◆ **WHAT THE EXERCISE ASKS**
An exact reproduction of all the entries is the expected answer.

--

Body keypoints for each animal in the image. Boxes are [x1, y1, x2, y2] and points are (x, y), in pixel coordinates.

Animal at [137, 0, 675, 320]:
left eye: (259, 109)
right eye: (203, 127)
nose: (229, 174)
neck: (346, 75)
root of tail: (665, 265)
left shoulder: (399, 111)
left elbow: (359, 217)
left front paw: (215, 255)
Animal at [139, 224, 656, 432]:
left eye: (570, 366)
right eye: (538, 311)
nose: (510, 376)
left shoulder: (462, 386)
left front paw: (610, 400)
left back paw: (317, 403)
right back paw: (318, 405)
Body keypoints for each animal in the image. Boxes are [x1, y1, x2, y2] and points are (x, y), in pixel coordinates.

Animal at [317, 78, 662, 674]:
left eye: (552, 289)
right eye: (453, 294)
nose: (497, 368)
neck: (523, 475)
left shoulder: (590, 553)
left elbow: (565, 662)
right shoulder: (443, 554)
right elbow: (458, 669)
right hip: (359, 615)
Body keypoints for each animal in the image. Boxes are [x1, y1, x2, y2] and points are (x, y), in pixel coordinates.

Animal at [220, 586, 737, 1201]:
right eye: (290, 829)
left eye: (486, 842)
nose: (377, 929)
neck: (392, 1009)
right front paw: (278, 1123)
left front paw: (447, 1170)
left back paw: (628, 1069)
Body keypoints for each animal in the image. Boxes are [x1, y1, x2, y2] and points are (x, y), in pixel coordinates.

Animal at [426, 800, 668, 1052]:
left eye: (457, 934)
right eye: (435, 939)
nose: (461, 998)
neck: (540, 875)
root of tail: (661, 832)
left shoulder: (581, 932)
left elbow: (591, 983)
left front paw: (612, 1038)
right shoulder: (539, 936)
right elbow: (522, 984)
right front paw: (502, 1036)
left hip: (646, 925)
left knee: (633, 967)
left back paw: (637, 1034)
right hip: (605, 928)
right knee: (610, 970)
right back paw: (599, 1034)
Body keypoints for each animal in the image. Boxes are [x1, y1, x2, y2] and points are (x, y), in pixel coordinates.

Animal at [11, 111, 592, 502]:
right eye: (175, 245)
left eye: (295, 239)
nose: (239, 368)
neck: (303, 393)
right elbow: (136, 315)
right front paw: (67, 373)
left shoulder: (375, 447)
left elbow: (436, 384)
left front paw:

--

◆ **FINISHED EXERCISE**
Body keypoints for each animal in the image. Boxes are [x1, y1, x2, y2] and points are (x, y), in pixel coordinates.

Animal at [137, 0, 675, 320]:
left eye: (259, 109)
right eye: (203, 127)
nose: (229, 174)
neck: (346, 75)
root of tail: (665, 265)
left shoulder: (399, 111)
left elbow: (359, 217)
left front paw: (215, 255)
Animal at [139, 224, 656, 432]:
left eye: (570, 366)
right eye: (538, 311)
nose: (510, 376)
left shoulder: (462, 386)
left front paw: (610, 400)
left back paw: (317, 403)
right back paw: (318, 405)
Body keypoints for each animal in the image. Boxes are [x1, y1, x2, y2] and points are (x, y), in pixel coordinates.

Animal at [317, 78, 662, 674]:
left eye: (552, 289)
right eye: (453, 294)
nose: (497, 368)
neck: (523, 475)
left shoulder: (590, 553)
left elbow: (565, 662)
right shoulder: (443, 554)
right elbow: (458, 669)
right hip: (359, 615)
Body keypoints for each animal in the image. Boxes are [x1, y1, x2, y2] and points are (x, y), in pixel coordinates.

Animal at [220, 586, 737, 1201]:
right eye: (290, 829)
left eye: (486, 842)
nose: (377, 929)
neck: (392, 1009)
right front paw: (278, 1123)
left front paw: (447, 1170)
left back paw: (628, 1069)
Body keypoints for each animal in the image. Boxes are [x1, y1, x2, y2] and points are (x, y), in pixel coordinates.

Animal at [426, 800, 668, 1052]:
left eye: (457, 934)
right eye: (435, 939)
nose: (461, 998)
neck: (540, 875)
root of tail: (661, 832)
left shoulder: (581, 932)
left elbow: (591, 983)
left front paw: (612, 1038)
right shoulder: (539, 936)
right elbow: (522, 984)
right front paw: (502, 1036)
left hip: (646, 925)
left knee: (633, 967)
left back paw: (637, 1034)
right hip: (605, 928)
right knee: (610, 970)
right back paw: (599, 1034)
Body keypoints for each animal in the image. Boxes are [x1, y1, x2, y2] and points are (x, y), in pixel coordinates.

Animal at [11, 111, 592, 502]:
right eye: (175, 245)
left eye: (295, 239)
nose: (239, 368)
neck: (303, 393)
right elbow: (136, 315)
right front paw: (67, 373)
left shoulder: (375, 447)
left elbow: (436, 384)
left front paw:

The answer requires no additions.